Positive Thinking: Is There Such Thing as Too Much of a Good Thing?
That person who infallibly chirps, “everything happens for a reason!” during the worst moments of your life is just asking to be tarred and feathered. And yet, on the other hand, “the power of positive thinking” is commonly heard on everything from exam-taking tips to getting a good parking spot.
Not all of us are programmed to respond to life’s curveballs by immediately looking for the silver lining. Does that mean we’re destined to go through life like Oscar the Grouch, or is there really such a thing as too much positive thinking?
According to Brene Brown, the author of bestsellers like Daring Greatly and Dare to Lead, yes—and she’s not alone in her thinking. Too much positive thinking results in stuffing down our emotions and letting them fester, until they eventually explode.

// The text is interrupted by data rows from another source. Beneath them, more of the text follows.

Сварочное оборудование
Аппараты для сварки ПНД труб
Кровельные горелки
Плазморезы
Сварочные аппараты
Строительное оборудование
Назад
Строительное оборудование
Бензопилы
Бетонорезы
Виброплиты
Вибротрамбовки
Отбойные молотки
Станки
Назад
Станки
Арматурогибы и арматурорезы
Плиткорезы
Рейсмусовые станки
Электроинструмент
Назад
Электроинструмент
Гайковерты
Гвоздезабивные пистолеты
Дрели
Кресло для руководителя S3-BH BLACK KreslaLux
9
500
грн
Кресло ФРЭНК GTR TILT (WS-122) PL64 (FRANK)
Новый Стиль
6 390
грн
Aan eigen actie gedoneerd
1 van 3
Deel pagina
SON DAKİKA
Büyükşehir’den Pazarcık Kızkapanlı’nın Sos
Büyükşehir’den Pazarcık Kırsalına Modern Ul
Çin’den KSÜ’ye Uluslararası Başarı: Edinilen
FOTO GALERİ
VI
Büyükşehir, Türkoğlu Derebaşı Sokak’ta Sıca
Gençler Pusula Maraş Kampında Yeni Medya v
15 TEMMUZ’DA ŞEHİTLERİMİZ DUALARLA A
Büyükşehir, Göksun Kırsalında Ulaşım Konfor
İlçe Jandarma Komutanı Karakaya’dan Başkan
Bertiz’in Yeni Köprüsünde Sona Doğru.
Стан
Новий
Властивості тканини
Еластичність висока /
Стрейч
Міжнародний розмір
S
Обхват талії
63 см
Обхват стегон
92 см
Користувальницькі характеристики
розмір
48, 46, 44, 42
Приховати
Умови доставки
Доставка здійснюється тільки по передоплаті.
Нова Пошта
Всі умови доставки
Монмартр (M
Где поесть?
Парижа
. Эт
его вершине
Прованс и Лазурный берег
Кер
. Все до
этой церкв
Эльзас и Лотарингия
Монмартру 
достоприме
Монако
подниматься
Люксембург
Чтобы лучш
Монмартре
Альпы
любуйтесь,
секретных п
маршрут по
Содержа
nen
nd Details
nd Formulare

“Toxic positivity” is every bit as bad as going through life only focusing on the negative. Before you spontaneously combust from replacing your negative feelings with inspirational quotes, learn more about how to recognize when you’ve got too much of a good thing.
When a positive attitude becomes a bad thing
If you’re always the first to look for a silver lining in bad situations, that might be a good thing—but when it leads you to ignore problems or gives you unrealistic expectations, it starts to become toxic. The problem is, if you only focus on the good in life, you’ll be depriving yourself of the opportunity to process your negative emotions as they occur. You also run the risk of becoming complacent, neglecting your health and straining your relationships.
Signs that you’re a little too Mary Sunshine make sense once you learn to spot them. For example, you might be overcommitting yourself to various activities, causes and other commitments without regard for how much time and energy you really have. When you overcommit and run yourself ragged, you’re not only taking a toll on your mental health, but your physical health as well.
You might also find yourself avoiding doing certain tasks or dealing with negative situations because, well, “good vibes only,” right? This can manifest in everything from putting off unpleasant tasks to having hard conversations with your partner, family and friends. No one particularly enjoys having heavy discussions, but emotionally healthy people realize that it’s something that must be done from time to time. Or, you could convince yourself that a relationship is going better than it is, which makes you an easy target for abusers. Sometimes embracing the reality of a bad situation is better than trying to put a positive spin on it.
Toxic positivity can also make it easier for you to get trapped inside your own thoughts. All-or-nothing thinking like “everything happens for a reason” can easily balloon into “I deserved this” or “if I couldn’t have prevented this, what’s the point?” Toxically positive people find themselves overthinking everything, trying to find the silver lining in situations that may not have one.
How to balance positivity with our modern world
Social media has made toxic positivity all too easy to get sucked into. Between the inspirational quotes and the carefully curated views of others’ lives, it’s far too easy to get sucked into a toxically positive mindset.
One way to combat this is to either limit your social media time, or find a way to stop keeping score—don’t look to others to measure how happy you should be at any given time. Even if everyone else looks like they’re having a great time making pandemic sourdough and artisanal cheeses, you’re also not seeing the drool on their faces when they fall asleep on their keyboards during a Zoom meeting.
More importantly, you need to get comfortable with the fact that you just might not be happy all the time. It’s not possible for any human, so when negative feelings and situations happen, you must give yourself permission to feel bad for a while. Millions of people are currently dealing with unemployment, are uninsured and facing mounting bills as the pandemic passes—would you tell them “everything happens for a reason?” Probably not, so why require that sort of response from yourself?
Don’t get us wrong—a positive attitude is a good thing, especially in the face of adversity. But like ice cream, alcohol and America’s Next Top Model, there really can be too much of a good thing.